To be blunt, from the standpoint of the ruling class, the disproportionate impact of the virus on the elderly and infirm has always been seen as a benefit. Before the pandemic emerged, countless reports from ruling class thinktanks noted the growing costs of health care due to rising life expectancy and the fact that workers are living years and often decades after they retire. They warned about the impact on government finances and military spending.

Governments throughout the world have displayed a criminal level of indifference toward the fate of the elderly from the coronavirus. Last month, the New York Times published an exposé of the response of Belgium, which has one of the highest per capita death rates for any country, finding that hospitals actually turned away the elderly, even though hospitals never filled to capacity. Nearly 6,000 nursing home residents have died in the country.

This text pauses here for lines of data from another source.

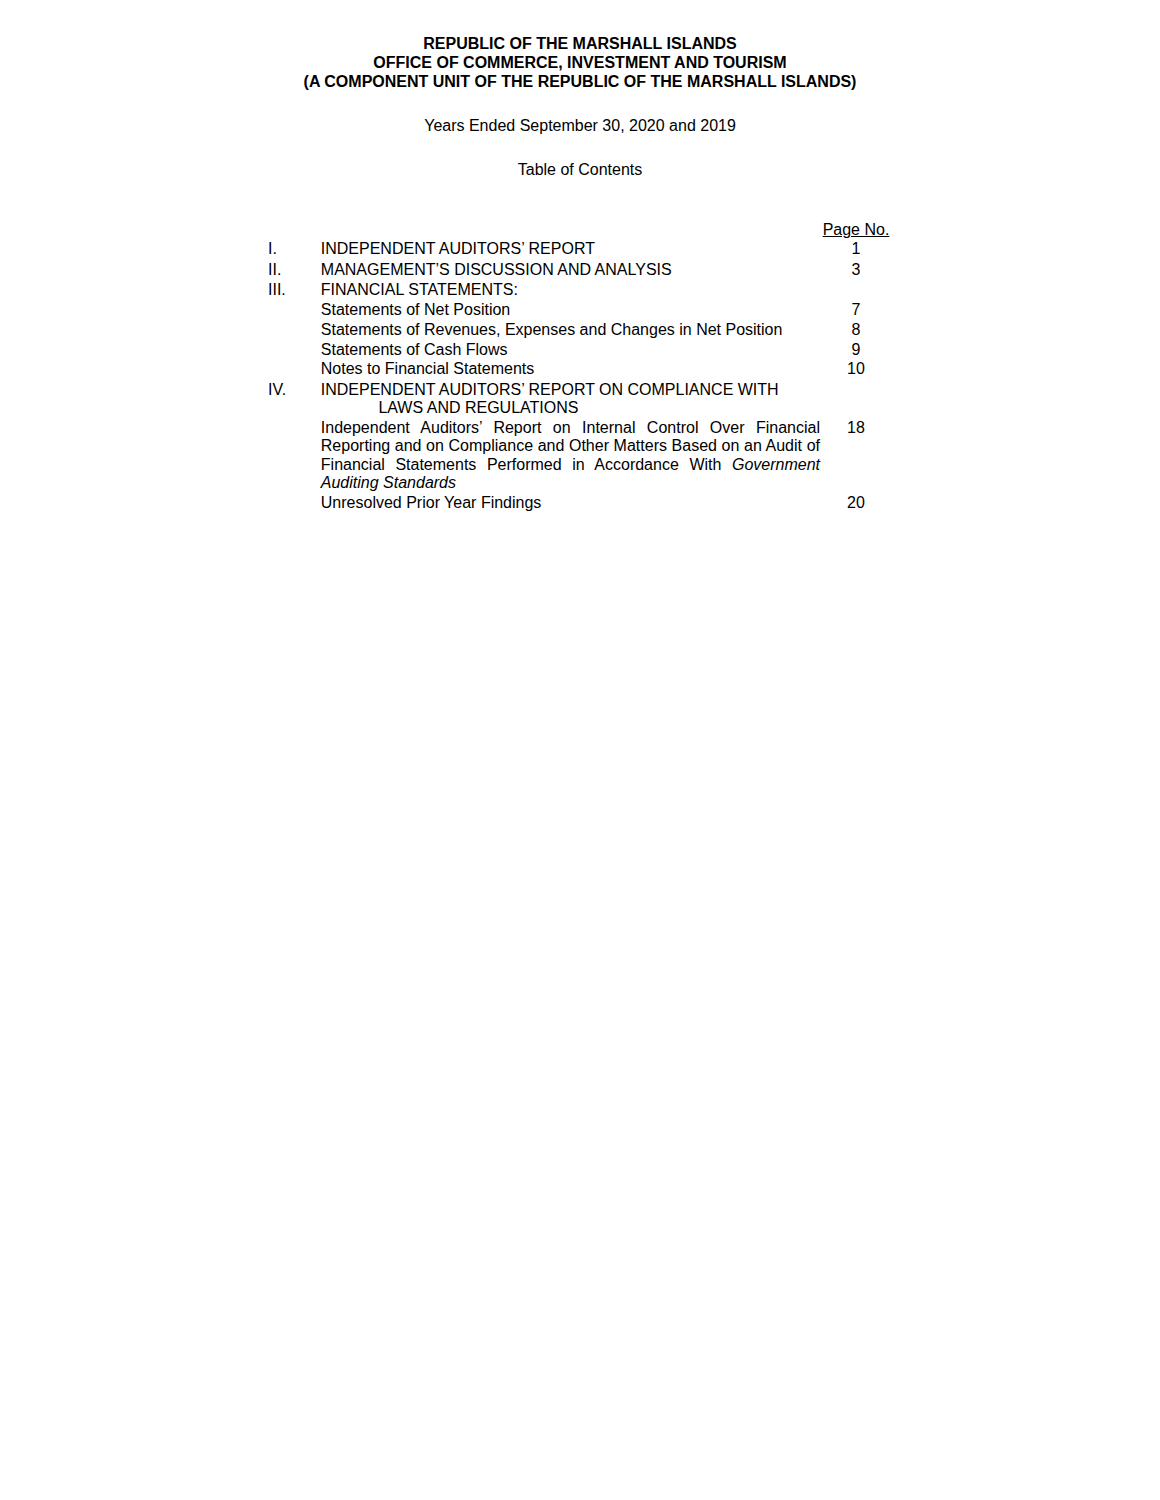REPUBLIC OF THE MARSHALL ISLANDS
OFFICE OF COMMERCE, INVESTMENT AND TOURISM
(A COMPONENT UNIT OF THE REPUBLIC OF THE MARSHALL ISLANDS)
Years Ended September 30, 2020 and 2019
Table of Contents
| | | Page No. |
| I. | INDEPENDENT AUDITORS’ REPORT | 1 |
| II. | MANAGEMENT’S DISCUSSION AND ANALYSIS | 3 |
| III. | FINANCIAL STATEMENTS: | |
| | Statements of Net Position | 7 |
| | Statements of Revenues, Expenses and Changes in Net Position | 8 |
| | Statements of Cash Flows | 9 |
| | Notes to Financial Statements | 10 |
| IV. | INDEPENDENT AUDITORS’ REPORT ON COMPLIANCE WITH LAWS AND REGULATIONS | |
| | Independent Auditors’ Report on Internal Control Over Financial Reporting and on Compliance and Other Matters Based on an Audit of Financial Statements Performed in Accordance With Government Auditing Standards | 18 |
| | Unresolved Prior Year Findings | 20 |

In Sweden, which pioneered the strategy of “herd immunity,” supposedly to focus on protecting the elderly, the victims have nevertheless been concentrated in nursing homes, particularly in Stockholm. The country’s minister of health and social affairs, Lena Hallengren, was forced to concede by the end of April, “We failed to protect our elderly. That’s really serious and a failure for society as a whole.”

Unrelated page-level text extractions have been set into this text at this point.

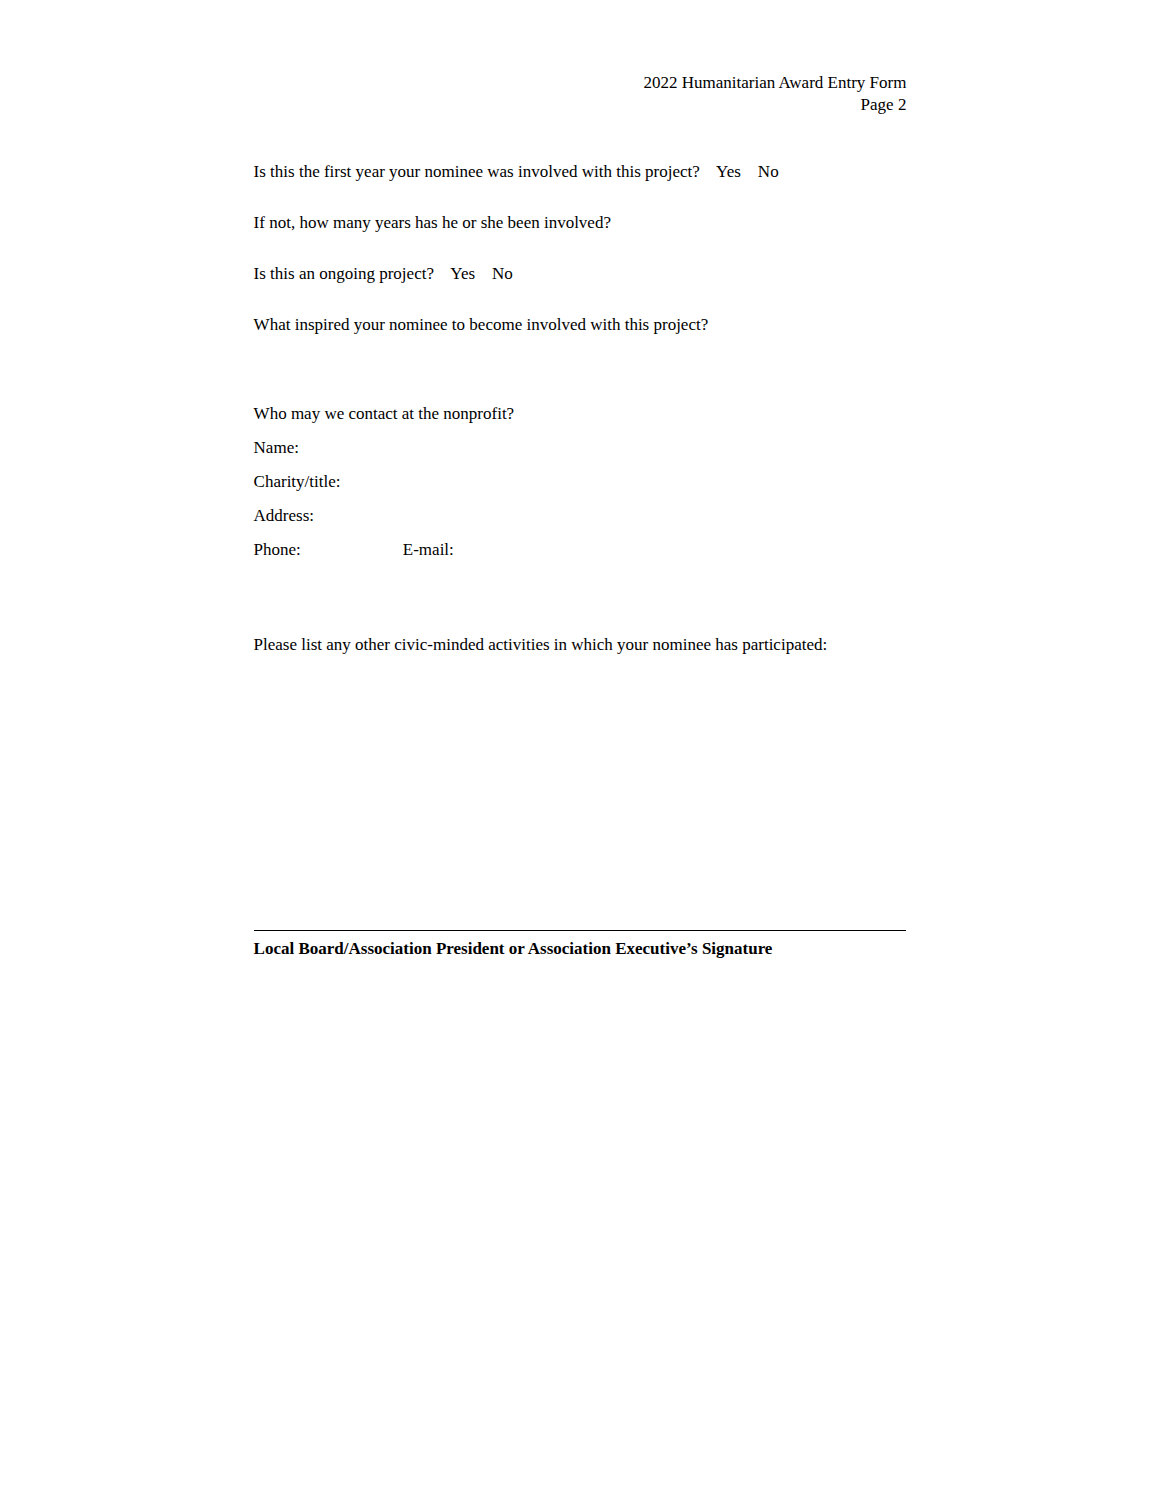2022 Humanitarian Award Entry Form
Page 2
Is this the first year your nominee was involved with this project? Yes No
If not, how many years has he or she been involved?
Is this an ongoing project? Yes No
What inspired your nominee to become involved with this project?
Who may we contact at the nonprofit?
Name:
Charity/title:
Address:
Phone: E-mail:
Please list any other civic-minded activities in which your nominee has participated:
Local Board/Association President or Association Executive’s Signature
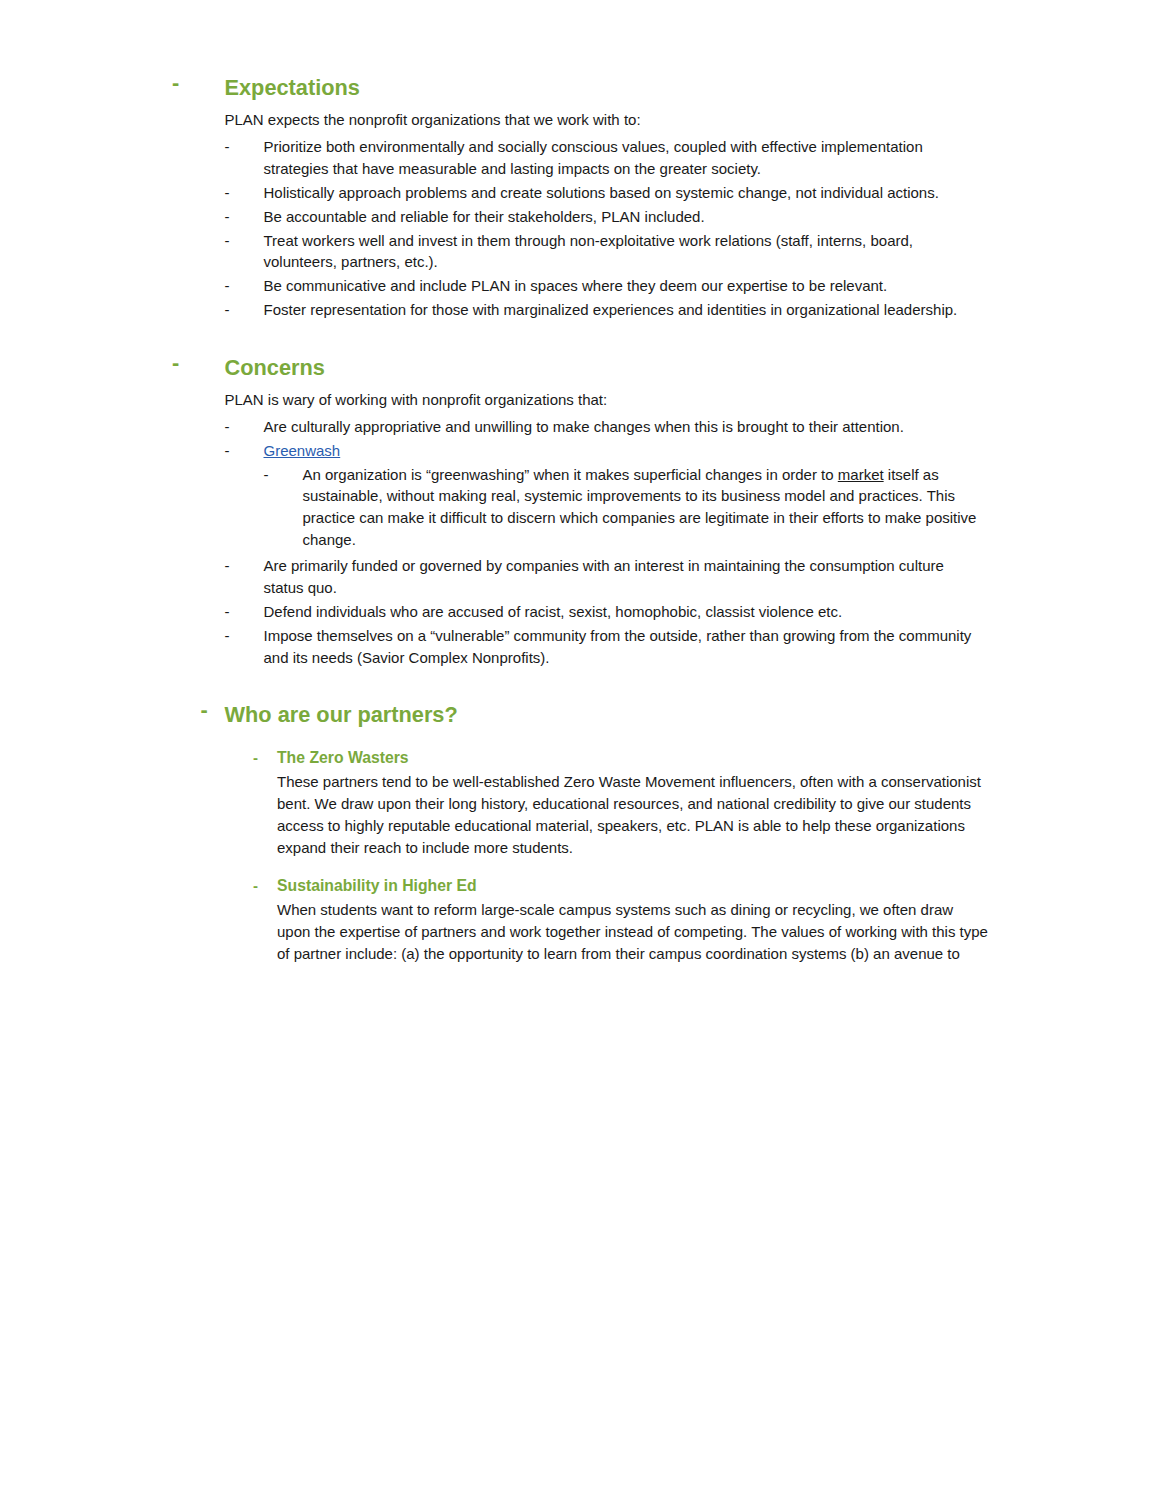-
Expectations
PLAN expects the nonprofit organizations that we work with to:
-Prioritize both environmentally and socially conscious values, coupled with effective implementation strategies that have measurable and lasting impacts on the greater society.
-Holistically approach problems and create solutions based on systemic change, not individual actions.
-Be accountable and reliable for their stakeholders, PLAN included.
-Treat workers well and invest in them through non-exploitative work relations (staff, interns, board, volunteers, partners, etc.).
-Be communicative and include PLAN in spaces where they deem our expertise to be relevant.
-Foster representation for those with marginalized experiences and identities in organizational leadership.
-
Concerns
PLAN is wary of working with nonprofit organizations that:
-Are culturally appropriative and unwilling to make changes when this is brought to their attention.
- Greenwash
-An organization is “greenwashing” when it makes superficial changes in order to market itself as sustainable, without making real, systemic improvements to its business model and practices. This practice can make it difficult to discern which companies are legitimate in their efforts to make positive change.
-Are primarily funded or governed by companies with an interest in maintaining the consumption culture status quo.
-Defend individuals who are accused of racist, sexist, homophobic, classist violence etc.
-Impose themselves on a “vulnerable” community from the outside, rather than growing from the community and its needs (Savior Complex Nonprofits).
-
Who are our partners?
-
The Zero Wasters
These partners tend to be well-established Zero Waste Movement influencers, often with a conservationist bent. We draw upon their long history, educational resources, and national credibility to give our students access to highly reputable educational material, speakers, etc. PLAN is able to help these organizations expand their reach to include more students.
-
Sustainability in Higher Ed
When students want to reform large-scale campus systems such as dining or recycling, we often draw upon the expertise of partners and work together instead of competing. The values of working with this type of partner include: (a) the opportunity to learn from their campus coordination systems (b) an avenue to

In the UK, where cases are expected to rise to 50,000 per day as a product of the “herd immunity” policies implemented by the Johnson government, the Queen’s Nursing Institute documented the horrific toll on nursing homes in the months of April and May. A report in the Independent in August noted that nursing homes “were put under ‘constant’ pressure to accept patients with coronavirus while being regularly refused treatment from hospitals and [general practitioners] for residents who became ill at the height of the Covid crisis.”

In the United States, while Trump is spearheading the murderous policy of “herd immunity,” it has the support of the entire political establishment, from the Democrats and the New York Times (whose columnist Thomas Friedman introduced the phrase, “The cure can’t be worse than the disease”), to Jacobin magazine, affiliated with the Democratic Socialists of America, which aligned itself with Trump’s policy in an article published over the weekend.

The corollary to the policy of “herd immunity” is the imperative to “normalize death” on a massive scale. In March, the World Socialist Web Site defined the response of the ruling class to the pandemic as one of “malign neglect”—that is, the deliberate decision to minimize the government’s response to the virus in order to allow for its widespread transmission. Over the past six months, this policy has developed into something even more sinister, what might be termed “social euthanasia.”

The pandemic may be biological in origin, but the response by governments is driven by social interests and political imperatives. The initial downplaying of the danger, the utilization of the pandemic to organize a massive transfer of wealth to the rich, the drive to return workers to the factories, the reopening of schools and the whole policy of “herd immunity” all are the product not simply of Trump but of the capitalist system.

Workers are beginning to fight back. Rank-and-file safety committees of teachers, autoworkers and other sections of the working class are being formed in the United States and internationally. A mood of anger and rebellion has animated mass demonstrations against police violence. The broad mass of the population is moving to the left. What the ruling class is doing has not gone unnoticed.

It comes down to this: The working class is fighting for life, and the ruling class stands for death. To the ruling class policy of social euthanasia, the working class must and will respond with socialist revolution.